--- Records for the exercise Enclosed Below ---

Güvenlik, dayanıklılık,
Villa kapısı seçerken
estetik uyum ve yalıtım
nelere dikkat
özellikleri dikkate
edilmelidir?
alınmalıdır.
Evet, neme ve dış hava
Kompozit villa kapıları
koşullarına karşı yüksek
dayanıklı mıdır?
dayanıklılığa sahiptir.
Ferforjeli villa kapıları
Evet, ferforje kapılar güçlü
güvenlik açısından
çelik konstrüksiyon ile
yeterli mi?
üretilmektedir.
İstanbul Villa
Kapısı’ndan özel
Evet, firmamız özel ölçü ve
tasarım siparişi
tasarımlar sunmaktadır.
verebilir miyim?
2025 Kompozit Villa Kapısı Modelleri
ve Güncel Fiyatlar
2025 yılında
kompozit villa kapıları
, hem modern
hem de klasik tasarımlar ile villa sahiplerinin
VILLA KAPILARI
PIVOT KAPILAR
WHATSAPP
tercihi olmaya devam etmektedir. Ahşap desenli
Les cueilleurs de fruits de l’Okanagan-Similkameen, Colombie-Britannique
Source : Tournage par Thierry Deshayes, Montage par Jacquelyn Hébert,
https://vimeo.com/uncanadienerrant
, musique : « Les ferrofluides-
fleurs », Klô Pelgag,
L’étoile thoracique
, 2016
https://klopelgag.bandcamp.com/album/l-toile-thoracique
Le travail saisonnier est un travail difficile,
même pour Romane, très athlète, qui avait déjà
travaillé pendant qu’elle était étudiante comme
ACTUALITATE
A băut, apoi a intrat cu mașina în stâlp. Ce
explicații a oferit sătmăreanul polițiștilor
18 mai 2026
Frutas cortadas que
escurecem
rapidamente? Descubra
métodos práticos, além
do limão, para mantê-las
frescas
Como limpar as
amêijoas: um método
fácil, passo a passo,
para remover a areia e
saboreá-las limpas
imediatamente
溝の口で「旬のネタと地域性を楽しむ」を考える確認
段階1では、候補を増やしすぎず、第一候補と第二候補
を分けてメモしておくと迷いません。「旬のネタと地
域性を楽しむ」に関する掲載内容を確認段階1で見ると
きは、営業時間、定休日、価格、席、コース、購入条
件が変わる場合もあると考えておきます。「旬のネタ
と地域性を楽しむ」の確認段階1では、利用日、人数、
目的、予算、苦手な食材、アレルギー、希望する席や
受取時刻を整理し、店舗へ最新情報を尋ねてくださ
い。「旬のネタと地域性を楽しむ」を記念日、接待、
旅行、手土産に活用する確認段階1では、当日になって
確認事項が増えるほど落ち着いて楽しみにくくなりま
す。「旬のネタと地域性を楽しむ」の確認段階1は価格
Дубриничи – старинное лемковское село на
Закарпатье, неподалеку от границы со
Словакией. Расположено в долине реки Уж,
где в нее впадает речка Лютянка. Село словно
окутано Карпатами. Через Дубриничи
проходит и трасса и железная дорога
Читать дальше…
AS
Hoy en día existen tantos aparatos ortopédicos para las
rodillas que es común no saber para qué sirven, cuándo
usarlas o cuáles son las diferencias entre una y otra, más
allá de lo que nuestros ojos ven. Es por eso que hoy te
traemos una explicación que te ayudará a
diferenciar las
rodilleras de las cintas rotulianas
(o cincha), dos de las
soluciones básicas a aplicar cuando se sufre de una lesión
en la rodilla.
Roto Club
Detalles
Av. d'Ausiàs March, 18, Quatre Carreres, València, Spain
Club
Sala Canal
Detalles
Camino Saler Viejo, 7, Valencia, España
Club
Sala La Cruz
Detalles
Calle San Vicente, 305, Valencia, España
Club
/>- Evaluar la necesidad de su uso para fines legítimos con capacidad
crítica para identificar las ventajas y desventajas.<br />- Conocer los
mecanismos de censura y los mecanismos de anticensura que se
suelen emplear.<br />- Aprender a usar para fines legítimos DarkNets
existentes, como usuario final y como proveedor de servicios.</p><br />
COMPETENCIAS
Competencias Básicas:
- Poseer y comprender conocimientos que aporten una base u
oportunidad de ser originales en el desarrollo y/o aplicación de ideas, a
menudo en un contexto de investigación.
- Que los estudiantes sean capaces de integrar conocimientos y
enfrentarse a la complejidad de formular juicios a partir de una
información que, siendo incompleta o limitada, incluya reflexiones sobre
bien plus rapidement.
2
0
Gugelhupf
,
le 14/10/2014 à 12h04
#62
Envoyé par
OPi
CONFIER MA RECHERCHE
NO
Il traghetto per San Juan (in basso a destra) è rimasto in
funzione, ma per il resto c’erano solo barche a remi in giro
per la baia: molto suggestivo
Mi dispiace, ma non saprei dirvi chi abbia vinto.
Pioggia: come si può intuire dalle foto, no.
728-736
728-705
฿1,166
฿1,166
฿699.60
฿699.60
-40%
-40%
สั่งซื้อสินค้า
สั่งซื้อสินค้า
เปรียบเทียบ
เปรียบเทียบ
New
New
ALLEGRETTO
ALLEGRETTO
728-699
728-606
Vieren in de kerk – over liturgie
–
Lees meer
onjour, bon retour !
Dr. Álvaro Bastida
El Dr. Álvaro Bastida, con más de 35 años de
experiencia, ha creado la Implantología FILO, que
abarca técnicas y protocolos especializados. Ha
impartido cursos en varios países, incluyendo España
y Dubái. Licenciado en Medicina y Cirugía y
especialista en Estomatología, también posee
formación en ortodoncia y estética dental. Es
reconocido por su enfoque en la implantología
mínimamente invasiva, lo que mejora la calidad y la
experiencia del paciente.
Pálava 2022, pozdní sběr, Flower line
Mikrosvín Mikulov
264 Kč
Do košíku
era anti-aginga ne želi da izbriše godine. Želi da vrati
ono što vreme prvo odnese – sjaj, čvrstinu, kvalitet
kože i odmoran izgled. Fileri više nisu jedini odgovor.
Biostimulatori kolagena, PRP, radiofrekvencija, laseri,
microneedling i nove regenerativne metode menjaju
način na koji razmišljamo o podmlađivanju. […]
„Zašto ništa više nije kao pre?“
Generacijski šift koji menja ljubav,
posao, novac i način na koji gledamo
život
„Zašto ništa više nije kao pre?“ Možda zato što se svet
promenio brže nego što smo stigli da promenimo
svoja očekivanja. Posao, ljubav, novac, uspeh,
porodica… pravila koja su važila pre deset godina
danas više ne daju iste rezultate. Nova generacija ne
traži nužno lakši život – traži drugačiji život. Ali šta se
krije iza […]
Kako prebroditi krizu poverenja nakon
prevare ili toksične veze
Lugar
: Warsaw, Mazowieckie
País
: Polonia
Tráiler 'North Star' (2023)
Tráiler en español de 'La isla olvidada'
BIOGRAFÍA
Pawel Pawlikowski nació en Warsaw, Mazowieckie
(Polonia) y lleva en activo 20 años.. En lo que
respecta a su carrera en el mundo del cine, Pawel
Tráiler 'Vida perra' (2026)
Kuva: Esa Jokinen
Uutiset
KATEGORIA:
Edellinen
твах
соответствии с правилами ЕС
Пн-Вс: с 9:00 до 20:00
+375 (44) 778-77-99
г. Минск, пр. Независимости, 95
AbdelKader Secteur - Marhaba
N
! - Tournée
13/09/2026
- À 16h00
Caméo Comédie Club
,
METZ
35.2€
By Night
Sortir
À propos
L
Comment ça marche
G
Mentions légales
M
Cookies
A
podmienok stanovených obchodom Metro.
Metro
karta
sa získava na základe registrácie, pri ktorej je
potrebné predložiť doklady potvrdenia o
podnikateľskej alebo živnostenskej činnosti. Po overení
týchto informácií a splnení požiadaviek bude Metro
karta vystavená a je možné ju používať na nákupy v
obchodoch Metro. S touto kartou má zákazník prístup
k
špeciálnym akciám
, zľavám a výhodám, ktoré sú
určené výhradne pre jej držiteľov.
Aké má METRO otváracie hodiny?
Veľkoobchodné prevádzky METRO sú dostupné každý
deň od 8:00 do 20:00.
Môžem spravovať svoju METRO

--- End of Enclosed Records for the exercise ---

> _What you need to do_: Quote every row above line for line, with no changes to wording, spelling, punctuation, or line breaks.

> _Response to this exercise_:
Güvenlik, dayanıklılık,
Villa kapısı seçerken
estetik uyum ve yalıtım
nelere dikkat
özellikleri dikkate
edilmelidir?
alınmalıdır.
Evet, neme ve dış hava
Kompozit villa kapıları
koşullarına karşı yüksek
dayanıklı mıdır?
dayanıklılığa sahiptir.
Ferforjeli villa kapıları
Evet, ferforje kapılar güçlü
güvenlik açısından
çelik konstrüksiyon ile
yeterli mi?
üretilmektedir.
İstanbul Villa
Kapısı’ndan özel
Evet, firmamız özel ölçü ve
tasarım siparişi
tasarımlar sunmaktadır.
verebilir miyim?
2025 Kompozit Villa Kapısı Modelleri
ve Güncel Fiyatlar
2025 yılında
kompozit villa kapıları
, hem modern
hem de klasik tasarımlar ile villa sahiplerinin
VILLA KAPILARI
PIVOT KAPILAR
WHATSAPP
tercihi olmaya devam etmektedir. Ahşap desenli
Les cueilleurs de fruits de l’Okanagan-Similkameen, Colombie-Britannique
Source : Tournage par Thierry Deshayes, Montage par Jacquelyn Hébert,
https://vimeo.com/uncanadienerrant
, musique : « Les ferrofluides-
fleurs », Klô Pelgag,
L’étoile thoracique
, 2016
https://klopelgag.bandcamp.com/album/l-toile-thoracique
Le travail saisonnier est un travail difficile,
même pour Romane, très athlète, qui avait déjà
travaillé pendant qu’elle était étudiante comme
ACTUALITATE
A băut, apoi a intrat cu mașina în stâlp. Ce
explicații a oferit sătmăreanul polițiștilor
18 mai 2026
Frutas cortadas que
escurecem
rapidamente? Descubra
métodos práticos, além
do limão, para mantê-las
frescas
Como limpar as
amêijoas: um método
fácil, passo a passo,
para remover a areia e
saboreá-las limpas
imediatamente
溝の口で「旬のネタと地域性を楽しむ」を考える確認
段階1では、候補を増やしすぎず、第一候補と第二候補
を分けてメモしておくと迷いません。「旬のネタと地
域性を楽しむ」に関する掲載内容を確認段階1で見ると
きは、営業時間、定休日、価格、席、コース、購入条
件が変わる場合もあると考えておきます。「旬のネタ
と地域性を楽しむ」の確認段階1では、利用日、人数、
目的、予算、苦手な食材、アレルギー、希望する席や
受取時刻を整理し、店舗へ最新情報を尋ねてくださ
い。「旬のネタと地域性を楽しむ」を記念日、接待、
旅行、手土産に活用する確認段階1では、当日になって
確認事項が増えるほど落ち着いて楽しみにくくなりま
す。「旬のネタと地域性を楽しむ」の確認段階1は価格
Дубриничи – старинное лемковское село на
Закарпатье, неподалеку от границы со
Словакией. Расположено в долине реки Уж,
где в нее впадает речка Лютянка. Село словно
окутано Карпатами. Через Дубриничи
проходит и трасса и железная дорога
Читать дальше…
AS
Hoy en día existen tantos aparatos ortopédicos para las
rodillas que es común no saber para qué sirven, cuándo
usarlas o cuáles son las diferencias entre una y otra, más
allá de lo que nuestros ojos ven. Es por eso que hoy te
traemos una explicación que te ayudará a
diferenciar las
rodilleras de las cintas rotulianas
(o cincha), dos de las
soluciones básicas a aplicar cuando se sufre de una lesión
en la rodilla.
Roto Club
Detalles
Av. d'Ausiàs March, 18, Quatre Carreres, València, Spain
Club
Sala Canal
Detalles
Camino Saler Viejo, 7, Valencia, España
Club
Sala La Cruz
Detalles
Calle San Vicente, 305, Valencia, España
Club
/>- Evaluar la necesidad de su uso para fines legítimos con capacidad
crítica para identificar las ventajas y desventajas.<br />- Conocer los
mecanismos de censura y los mecanismos de anticensura que se
suelen emplear.<br />- Aprender a usar para fines legítimos DarkNets
existentes, como usuario final y como proveedor de servicios.</p><br />
COMPETENCIAS
Competencias Básicas:
- Poseer y comprender conocimientos que aporten una base u
oportunidad de ser originales en el desarrollo y/o aplicación de ideas, a
menudo en un contexto de investigación.
- Que los estudiantes sean capaces de integrar conocimientos y
enfrentarse a la complejidad de formular juicios a partir de una
información que, siendo incompleta o limitada, incluya reflexiones sobre
bien plus rapidement.
2
0
Gugelhupf
,
le 14/10/2014 à 12h04
#62
Envoyé par
OPi
CONFIER MA RECHERCHE
NO
Il traghetto per San Juan (in basso a destra) è rimasto in
funzione, ma per il resto c’erano solo barche a remi in giro
per la baia: molto suggestivo
Mi dispiace, ma non saprei dirvi chi abbia vinto.
Pioggia: come si può intuire dalle foto, no.
728-736
728-705
฿1,166
฿1,166
฿699.60
฿699.60
-40%
-40%
สั่งซื้อสินค้า
สั่งซื้อสินค้า
เปรียบเทียบ
เปรียบเทียบ
New
New
ALLEGRETTO
ALLEGRETTO
728-699
728-606
Vieren in de kerk – over liturgie
–
Lees meer
onjour, bon retour !
Dr. Álvaro Bastida
El Dr. Álvaro Bastida, con más de 35 años de
experiencia, ha creado la Implantología FILO, que
abarca técnicas y protocolos especializados. Ha
impartido cursos en varios países, incluyendo España
y Dubái. Licenciado en Medicina y Cirugía y
especialista en Estomatología, también posee
formación en ortodoncia y estética dental. Es
reconocido por su enfoque en la implantología
mínimamente invasiva, lo que mejora la calidad y la
experiencia del paciente.
Pálava 2022, pozdní sběr, Flower line
Mikrosvín Mikulov
264 Kč
Do košíku
era anti-aginga ne želi da izbriše godine. Želi da vrati
ono što vreme prvo odnese – sjaj, čvrstinu, kvalitet
kože i odmoran izgled. Fileri više nisu jedini odgovor.
Biostimulatori kolagena, PRP, radiofrekvencija, laseri,
microneedling i nove regenerativne metode menjaju
način na koji razmišljamo o podmlađivanju. […]
„Zašto ništa više nije kao pre?“
Generacijski šift koji menja ljubav,
posao, novac i način na koji gledamo
život
„Zašto ništa više nije kao pre?“ Možda zato što se svet
promenio brže nego što smo stigli da promenimo
svoja očekivanja. Posao, ljubav, novac, uspeh,
porodica… pravila koja su važila pre deset godina
danas više ne daju iste rezultate. Nova generacija ne
traži nužno lakši život – traži drugačiji život. Ali šta se
krije iza […]
Kako prebroditi krizu poverenja nakon
prevare ili toksične veze
Lugar
: Warsaw, Mazowieckie
País
: Polonia
Tráiler 'North Star' (2023)
Tráiler en español de 'La isla olvidada'
BIOGRAFÍA
Pawel Pawlikowski nació en Warsaw, Mazowieckie
(Polonia) y lleva en activo 20 años.. En lo que
respecta a su carrera en el mundo del cine, Pawel
Tráiler 'Vida perra' (2026)
Kuva: Esa Jokinen
Uutiset
KATEGORIA:
Edellinen
твах
соответствии с правилами ЕС
Пн-Вс: с 9:00 до 20:00
+375 (44) 778-77-99
г. Минск, пр. Независимости, 95
AbdelKader Secteur - Marhaba
N
! - Tournée
13/09/2026
- À 16h00
Caméo Comédie Club
,
METZ
35.2€
By Night
Sortir
À propos
L
Comment ça marche
G
Mentions légales
M
Cookies
A
podmienok stanovených obchodom Metro.
Metro
karta
sa získava na základe registrácie, pri ktorej je
potrebné predložiť doklady potvrdenia o
podnikateľskej alebo živnostenskej činnosti. Po overení
týchto informácií a splnení požiadaviek bude Metro
karta vystavená a je možné ju používať na nákupy v
obchodoch Metro. S touto kartou má zákazník prístup
k
špeciálnym akciám
, zľavám a výhodám, ktoré sú
určené výhradne pre jej držiteľov.
Aké má METRO otváracie hodiny?
Veľkoobchodné prevádzky METRO sú dostupné každý
deň od 8:00 do 20:00.
Môžem spravovať svoju METRO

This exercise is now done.